— DOCUMENT EXCERPT —
From the "Parsec-Astrorama" Club (Nice, France):

Last night, about 40 person were waiting for this astronomical
phenomenon.  It began at 1h30 (local time). At this moment few Leonids
were visible.  At 3h we could easily estimate that 1 000 - 1 200
Leonids per hour were visible in the sky. Beautiful !!!!

From the CDEPA-Astronomical Observatory (Tavira, Algarve, Portugal):

Observations commenced 23.00 UT 17th of November. Leonid activity low,
Taurids observed at ZHR approx 10.  

24.00 UT Leonid activity still low, Taurid and sporadic rates 
         increasing slowly.
01.00 UT 18 November first earth grazing Leonids Mag -2 , 60: long trails,
         rates increasing rapidly.
01.30 UT a Leonid every 10 seconds now.
02.00 UT PEAK!  more than one Leonid per second now!, furious activity.
         Working with 10 cameras clicking and 2 television crews here.
         Sky conditions excelent, Mag +6. No Wind, No Dew.

Looking forward to next year!!!

— TASK INSTRUCTIONS —
1) Copy out the part of the Leonid reports starting with "01.30 UT a Leonid" and going on through "to next year!!!".
2) Answer from the Leonid reports:
(a) About how many people were waiting at the club in Nice?
(b) At what time (UT) did the observatory in Tavira record the peak?
(c) How many cameras were working at the Tavira observatory?

— EXTRACTED MATERIAL —

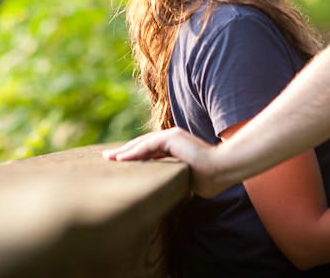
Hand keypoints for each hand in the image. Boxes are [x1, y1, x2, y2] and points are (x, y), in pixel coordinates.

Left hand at [103, 127, 229, 196]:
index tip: (120, 163)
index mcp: (175, 148)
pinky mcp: (171, 137)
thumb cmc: (209, 178)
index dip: (134, 156)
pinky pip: (147, 146)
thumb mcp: (186, 179)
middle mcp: (171, 139)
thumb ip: (176, 180)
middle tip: (108, 157)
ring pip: (142, 144)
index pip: (149, 151)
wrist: (222, 169)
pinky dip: (133, 153)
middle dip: (124, 152)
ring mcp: (171, 136)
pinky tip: (121, 159)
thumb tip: (167, 193)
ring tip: (109, 158)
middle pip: (142, 145)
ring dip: (124, 152)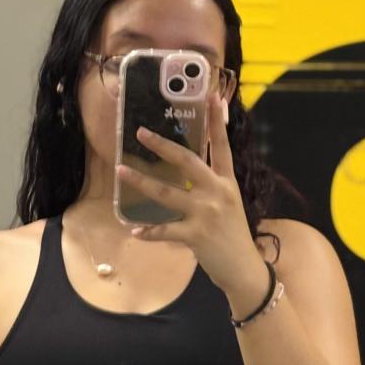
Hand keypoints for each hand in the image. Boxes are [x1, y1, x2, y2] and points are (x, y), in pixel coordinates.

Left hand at [116, 89, 267, 298]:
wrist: (243, 269)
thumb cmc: (232, 234)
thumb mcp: (228, 203)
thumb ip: (211, 185)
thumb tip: (186, 167)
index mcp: (226, 182)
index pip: (221, 146)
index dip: (216, 121)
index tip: (210, 95)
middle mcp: (217, 193)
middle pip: (187, 161)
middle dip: (162, 145)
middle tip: (140, 132)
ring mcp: (206, 214)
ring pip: (166, 193)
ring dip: (141, 182)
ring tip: (120, 171)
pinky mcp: (196, 235)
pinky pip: (165, 231)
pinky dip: (149, 232)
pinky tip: (135, 230)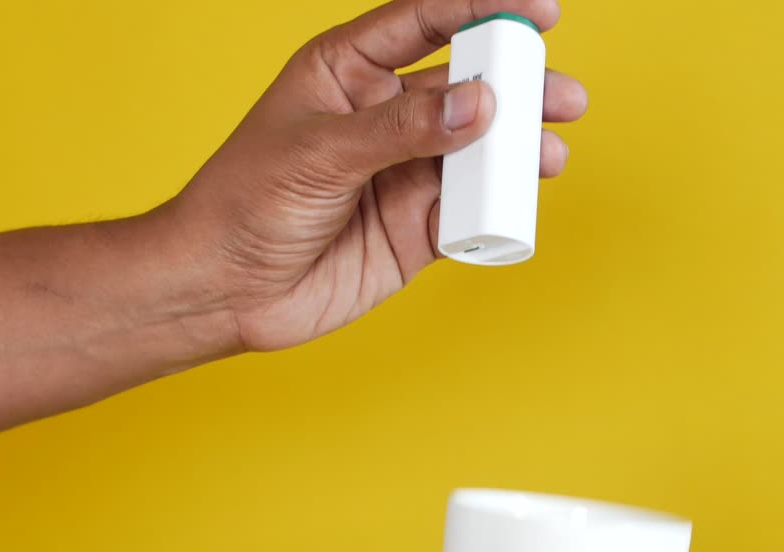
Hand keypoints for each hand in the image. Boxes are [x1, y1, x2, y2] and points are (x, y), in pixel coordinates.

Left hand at [168, 0, 586, 350]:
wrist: (223, 291)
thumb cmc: (244, 203)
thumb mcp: (319, 152)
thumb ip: (400, 129)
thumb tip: (479, 104)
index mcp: (348, 73)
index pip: (424, 22)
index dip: (480, 7)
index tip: (537, 10)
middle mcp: (382, 117)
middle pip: (466, 87)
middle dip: (517, 86)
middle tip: (560, 93)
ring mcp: (402, 173)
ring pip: (477, 152)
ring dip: (517, 150)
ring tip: (549, 152)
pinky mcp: (415, 229)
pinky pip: (469, 212)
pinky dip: (496, 209)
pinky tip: (513, 205)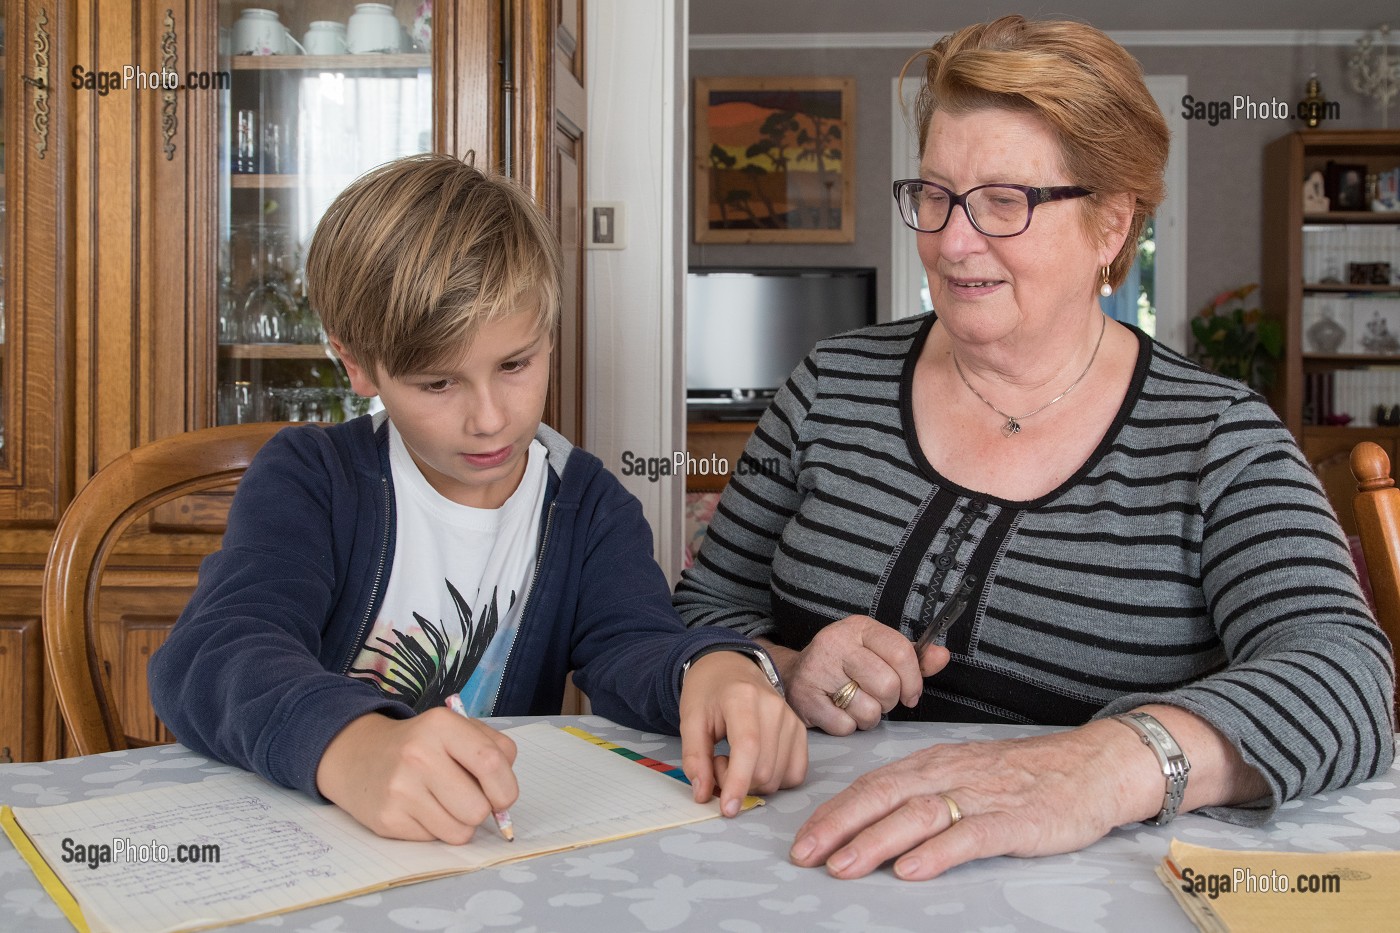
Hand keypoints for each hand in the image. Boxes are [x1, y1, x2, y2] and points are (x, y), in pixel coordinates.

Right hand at [316, 709, 517, 842]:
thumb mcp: (457, 729)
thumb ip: (493, 750)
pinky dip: (436, 829)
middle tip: (468, 797)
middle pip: (478, 808)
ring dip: (460, 823)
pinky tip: (421, 809)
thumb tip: (505, 797)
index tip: (503, 795)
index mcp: (441, 725)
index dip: (506, 787)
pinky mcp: (388, 819)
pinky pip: (435, 840)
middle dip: (483, 810)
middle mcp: (418, 755)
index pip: (491, 762)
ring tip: (444, 802)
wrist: (358, 755)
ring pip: (460, 832)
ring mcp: (400, 789)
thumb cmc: (423, 744)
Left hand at [678, 650, 808, 816]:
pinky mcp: (801, 732)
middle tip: (717, 763)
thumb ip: (694, 758)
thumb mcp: (689, 720)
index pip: (747, 747)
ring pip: (778, 777)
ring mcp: (792, 720)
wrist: (730, 669)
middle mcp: (775, 708)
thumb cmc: (708, 693)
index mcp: (743, 698)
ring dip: (752, 782)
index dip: (738, 782)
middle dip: (737, 782)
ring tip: (734, 758)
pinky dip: (773, 779)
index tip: (727, 809)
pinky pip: (794, 774)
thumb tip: (703, 795)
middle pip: (764, 770)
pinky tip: (755, 763)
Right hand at [762, 616, 949, 733]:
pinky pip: (845, 726)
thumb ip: (913, 657)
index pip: (901, 652)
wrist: (794, 674)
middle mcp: (836, 643)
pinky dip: (847, 726)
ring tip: (856, 704)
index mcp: (860, 628)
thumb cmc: (845, 664)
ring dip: (868, 716)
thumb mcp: (878, 651)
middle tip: (878, 698)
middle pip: (887, 685)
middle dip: (889, 701)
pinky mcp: (805, 697)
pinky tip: (838, 712)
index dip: (913, 680)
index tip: (911, 694)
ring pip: (868, 710)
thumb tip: (943, 656)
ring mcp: (818, 670)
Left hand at [789, 718, 1158, 879]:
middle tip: (805, 854)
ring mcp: (982, 797)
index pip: (871, 784)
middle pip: (884, 796)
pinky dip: (937, 853)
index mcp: (933, 763)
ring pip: (918, 814)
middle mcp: (950, 774)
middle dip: (839, 826)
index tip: (802, 838)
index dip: (833, 812)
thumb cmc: (1024, 775)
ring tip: (844, 865)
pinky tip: (912, 869)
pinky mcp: (1014, 821)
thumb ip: (921, 793)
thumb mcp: (963, 773)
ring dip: (876, 840)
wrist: (1091, 765)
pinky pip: (969, 836)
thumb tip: (870, 821)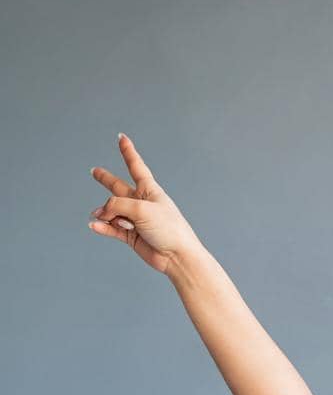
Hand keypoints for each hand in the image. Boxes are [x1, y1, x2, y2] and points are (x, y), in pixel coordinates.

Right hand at [88, 133, 199, 274]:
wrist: (176, 256)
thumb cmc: (168, 228)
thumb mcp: (141, 209)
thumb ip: (116, 206)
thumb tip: (99, 214)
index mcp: (150, 190)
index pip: (136, 166)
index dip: (128, 152)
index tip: (122, 138)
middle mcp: (141, 203)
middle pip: (119, 187)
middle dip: (106, 179)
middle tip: (94, 171)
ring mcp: (135, 219)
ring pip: (112, 211)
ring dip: (105, 214)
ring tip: (100, 217)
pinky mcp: (131, 236)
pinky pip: (112, 228)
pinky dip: (103, 227)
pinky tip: (94, 225)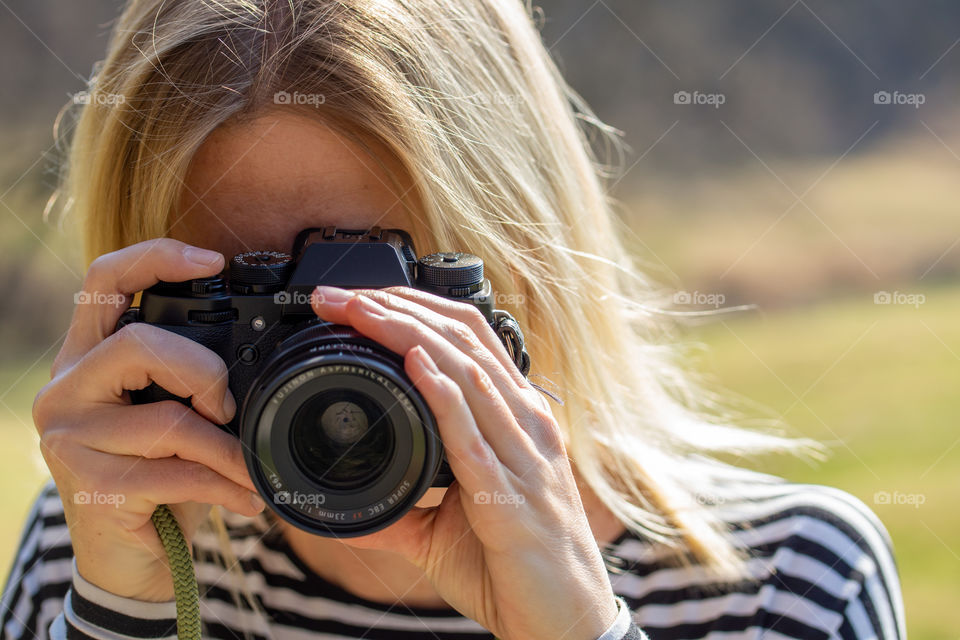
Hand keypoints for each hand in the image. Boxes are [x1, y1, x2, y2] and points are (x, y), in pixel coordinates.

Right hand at [32, 239, 264, 601]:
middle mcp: (66, 388)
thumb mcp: (171, 412)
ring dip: (227, 449)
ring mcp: (69, 438)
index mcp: (87, 356)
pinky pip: (175, 474)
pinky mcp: (89, 487)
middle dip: (204, 375)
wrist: (130, 559)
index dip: (155, 257)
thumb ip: (188, 376)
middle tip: (227, 411)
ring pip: (167, 420)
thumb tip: (257, 353)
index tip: (212, 260)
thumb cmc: (158, 476)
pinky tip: (246, 497)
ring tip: (250, 467)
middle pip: (139, 344)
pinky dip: (223, 486)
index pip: (103, 280)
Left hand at [311, 285, 618, 639]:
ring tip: (358, 311)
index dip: (413, 308)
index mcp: (515, 419)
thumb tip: (340, 501)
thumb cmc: (515, 565)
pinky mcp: (513, 495)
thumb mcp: (448, 525)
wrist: (562, 623)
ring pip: (467, 373)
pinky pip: (476, 434)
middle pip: (463, 340)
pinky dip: (443, 394)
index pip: (467, 340)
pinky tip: (414, 364)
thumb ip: (401, 503)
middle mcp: (525, 423)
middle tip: (336, 295)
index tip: (356, 299)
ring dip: (407, 335)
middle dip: (397, 308)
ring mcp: (523, 454)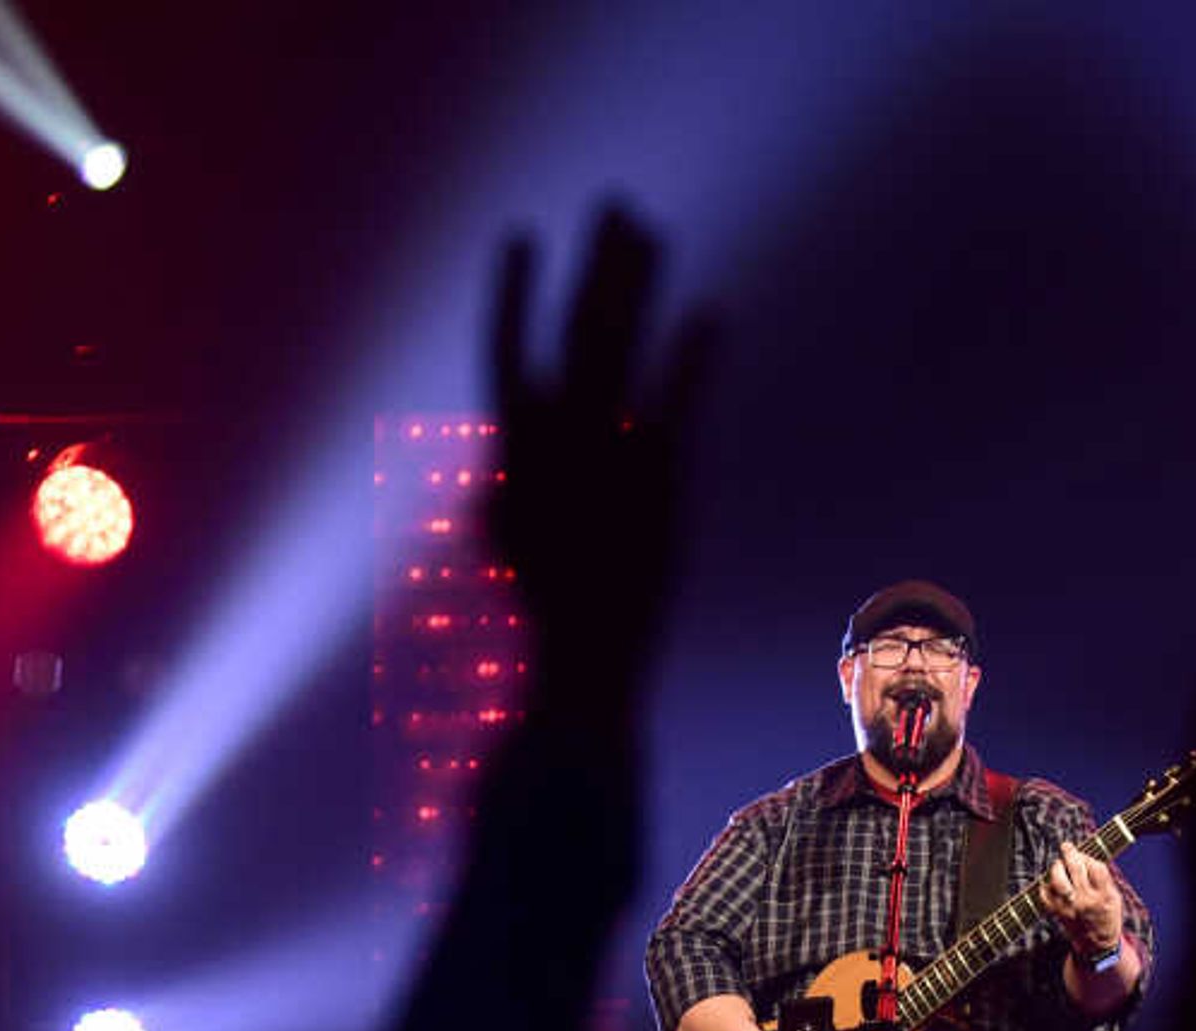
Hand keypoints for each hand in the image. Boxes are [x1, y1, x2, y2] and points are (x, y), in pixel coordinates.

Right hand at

— ACTIVITY ANSWERS —
1)
01.30 UT a Leonid every 10 seconds now.
02.00 UT PEAK!  more than one Leonid per second now!, furious activity.
         Working with 10 cameras clicking and 2 television crews here.
         Sky conditions excelent, Mag +6. No Wind, No Dew.

Looking forward to next year!!!

2)
(a) About 40
(b) 02.00 UT
(c) 10